CLEVELAND -- When it comes to "Turn Back The Clock" promotions, the Orioles are in a league of their own.
Two years ago, during the final season at Memorial Stadium, the Orioles tried to re-create the magic of 1966, their first championship season. The experience turned into a nightmare as the Minnesota Twins scored five times in the ninth inning for an 8-4 win.
The Indians, playing their last year at Cleveland Stadium, used the same promotion yesterday -- and when they turned the clock back to 1954, the Orioles should have known they were in trouble.
That was Baltimore's maiden year in modern major-league baseball. It was also the year the Indians set an American League record by winning 111 games. In those days Bob Feller, Bob Lemon, Early Wynn and Mike Garcia were the pitchers serving up zeros as the Indians won 19 of 22 games against the Orioles.
Yesterday, only the names were changed as Mark Clark, Jeremy Hernandez and Eric Plunk gave their best impression of the Cleveland aces of another era. The three right-handers combined to pitch an eight-hit shutout as the Indians stymied the Orioles, 3-0.
Clark (2-2) wasn't originally scheduled to start, but worked six strong innings as a late replacement for Dundalk native Mike Bielecki, who was given his unconditional release Friday night. The victim of the Orioles' off-again offense was Fernando Valenzuela (2-7), who allowed six hits and all three runs in seven-plus innings.
A two-run single by Carlos Baerga in the third inning accounted for all of the runs while Valenzuela was in the game. Thomas Howard's eighth-inning sacrifice fly off reliever Alan Mills delivered the Indians' final run.
For the Orioles, it came down to two plays -- a botched sacrifice bunt attempt by Jeff Tackett in the third inning and an unsuccessful steal attempt by Brady Anderson in the sixth.
After David Segui and Harold Reynolds hit back-to-back singles off Clark to start the third, Tackett was given the sign to move the runners up with a bunt.
"With our 1-2-3 hitters coming up, it was a chance for us to get on the scoreboard first," said manager Johnny Oates.
Tackett has been successful in such situations in the past, but this time he missed three pitches -- and the situation was compounded when Segui wandered too far off second base on the final attempt and ran into a double play.
"The third time, I did it [attempted to bunt] on my own," said Tackett. "I wanted to get it down -- I should have gotten the first pitch down, that was the big one."
And the play turned out to be the biggest of the game for the Orioles, who had only one other scoring threat.
"We helped them [the Indians] out a little bit," said Oates.
"Jeff felt he could get them over, but it puts the runners in a tough position because they don't know you're bunting.

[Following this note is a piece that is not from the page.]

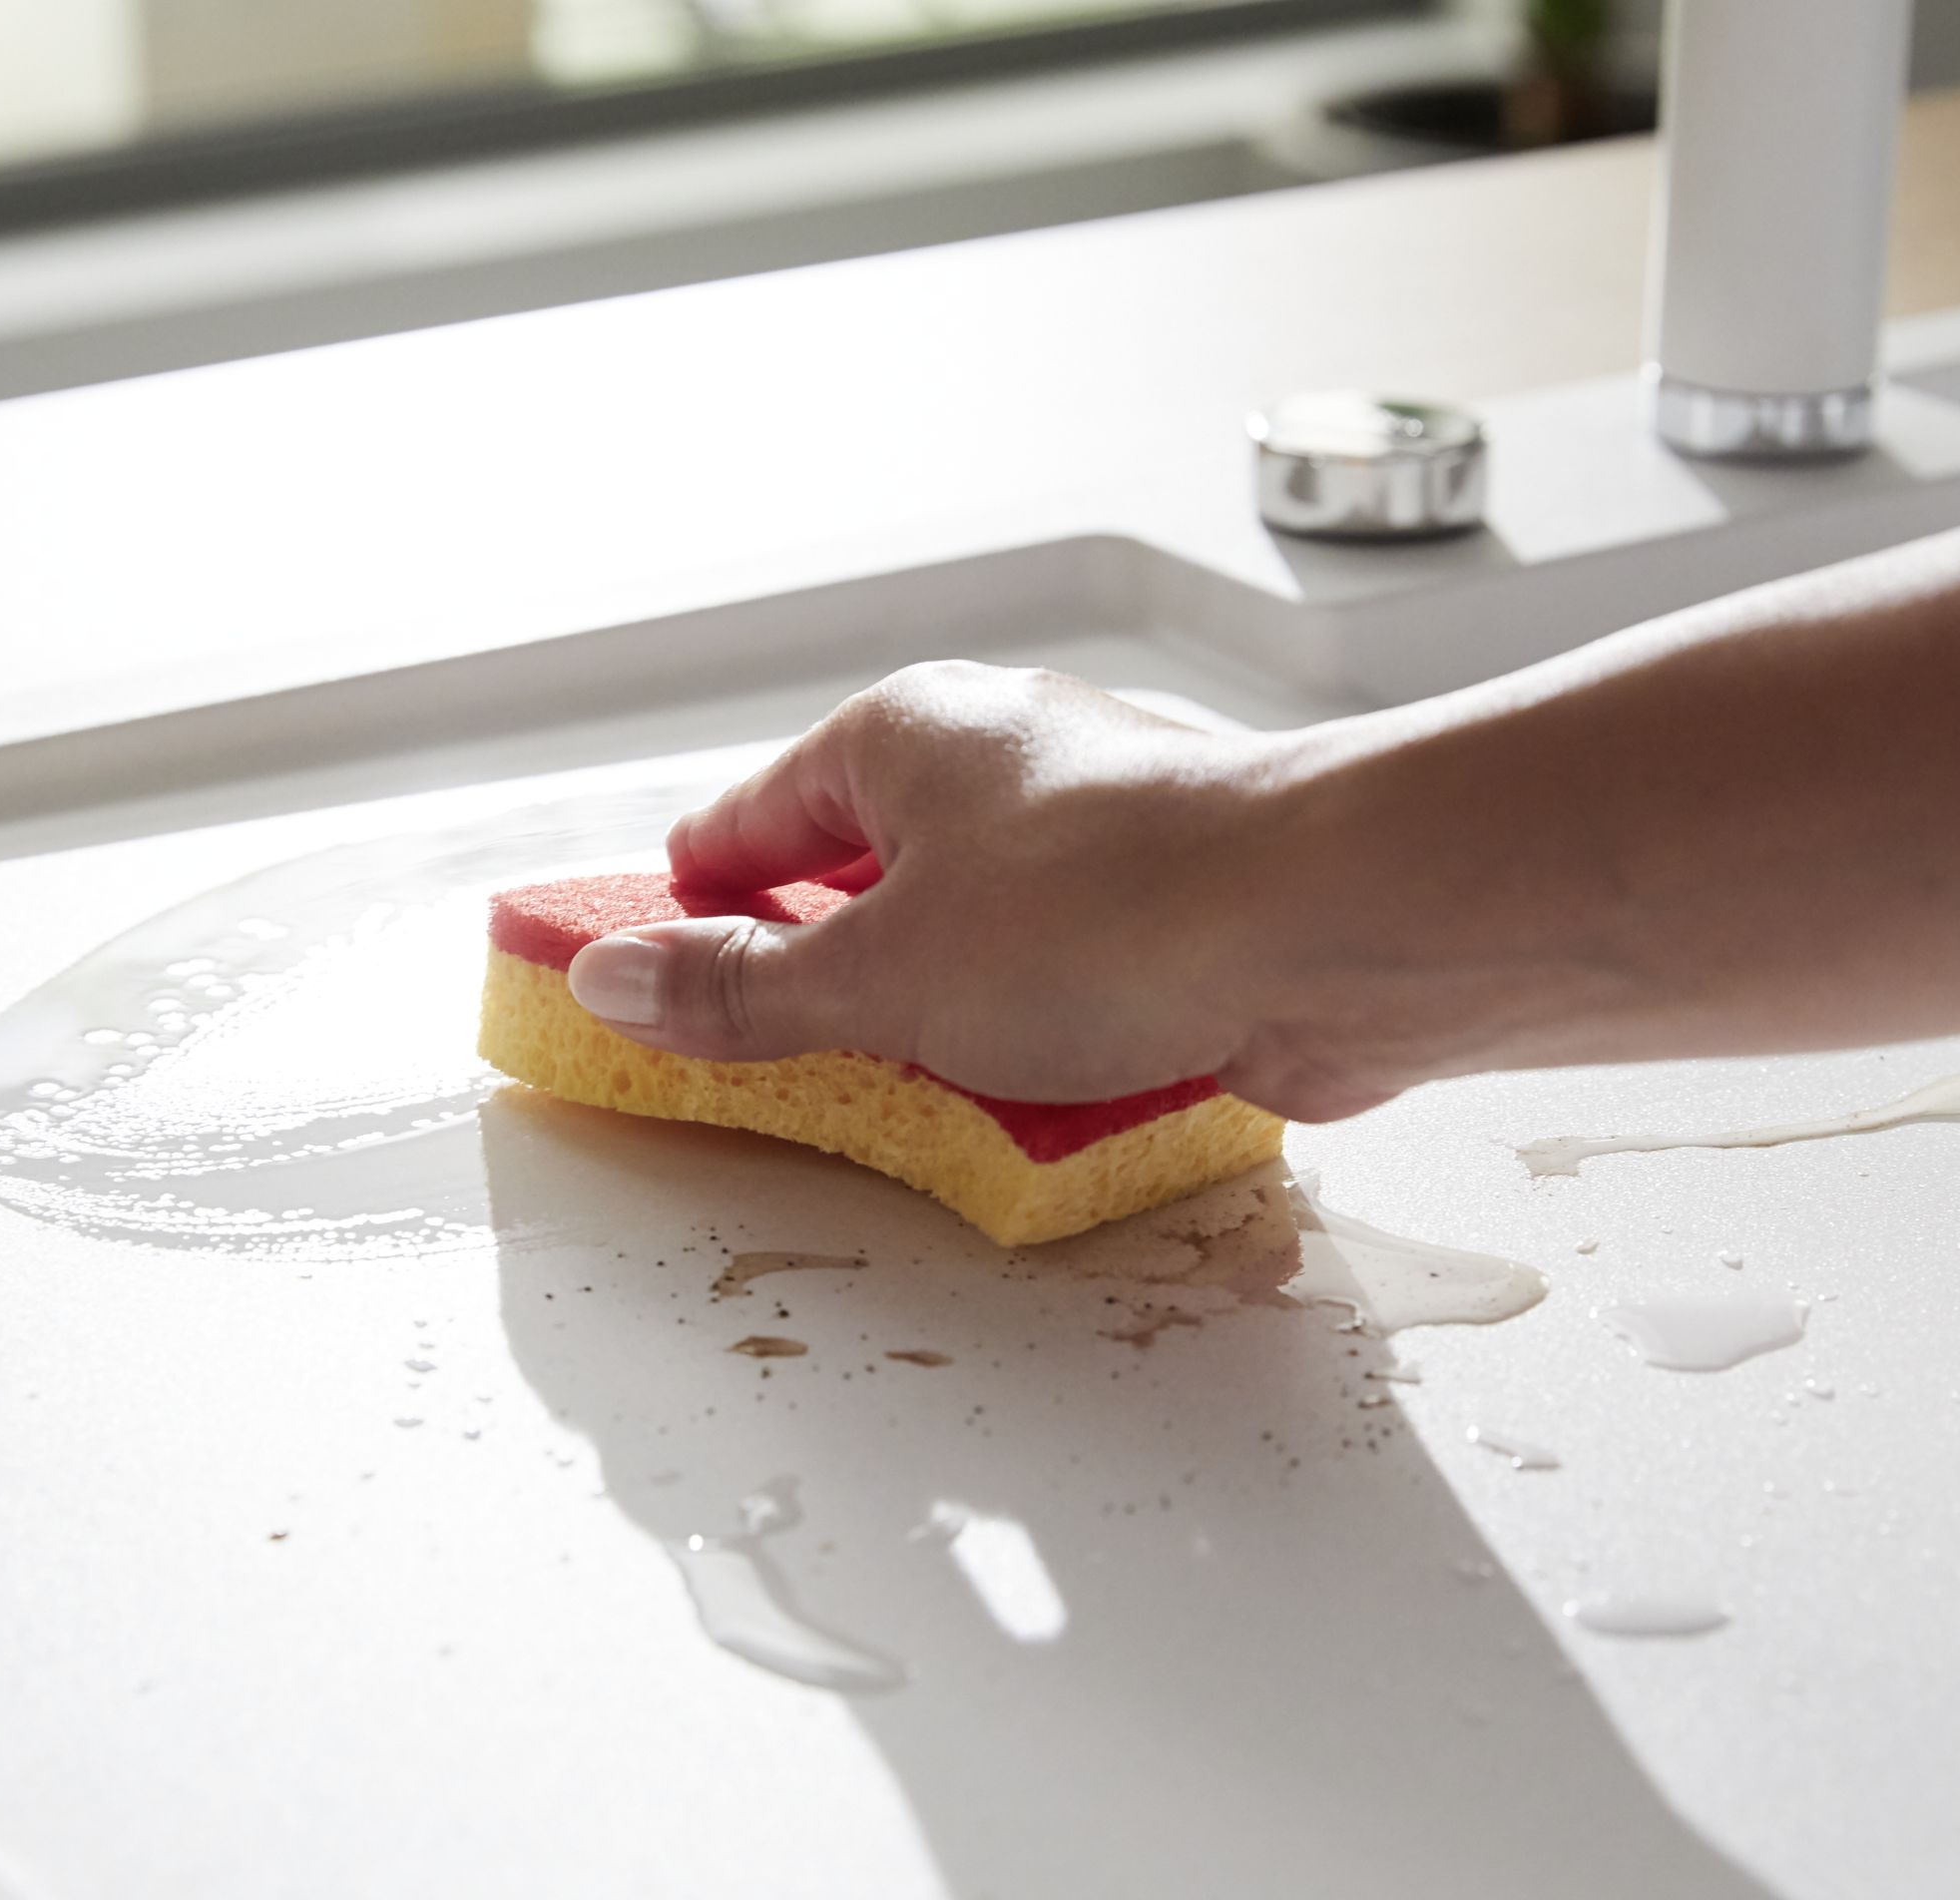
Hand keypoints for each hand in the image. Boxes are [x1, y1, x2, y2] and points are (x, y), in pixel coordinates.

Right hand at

It's one of those things where, if you're going to do it, you've got to be sure you can get it done."
Segui, however, took responsibility for his part of the play. "I didn't know he [Jeff] was bunting on his own," said the first baseman. "I just got myself too far off the base. I was in no-man's land."
After the double play, Anderson flied out to deep center for the third out.
It wasn't until the sixth that the Orioles mounted another threat against Clark. With one out, Anderson, McLemore and Cal Ripken had successive singles, the last two of the infield variety.
However, Anderson was thrown out trying to steal just before McLemore's hit and a long fly to right by Mike Devereaux was nothing more than the third out.
"That's how we do a lot of our scoring, stealing a base to get within one run," said Oates, who had no qualms about Anderson's attempt. "I think the odds of Brady stealing that base were a lot better than Jeff trying to get down a two-strike bunt when you've got a possible force play at two bases and a below-average runner on second."
It was that kind of game for the Orioles -- another visit to the past and another loss.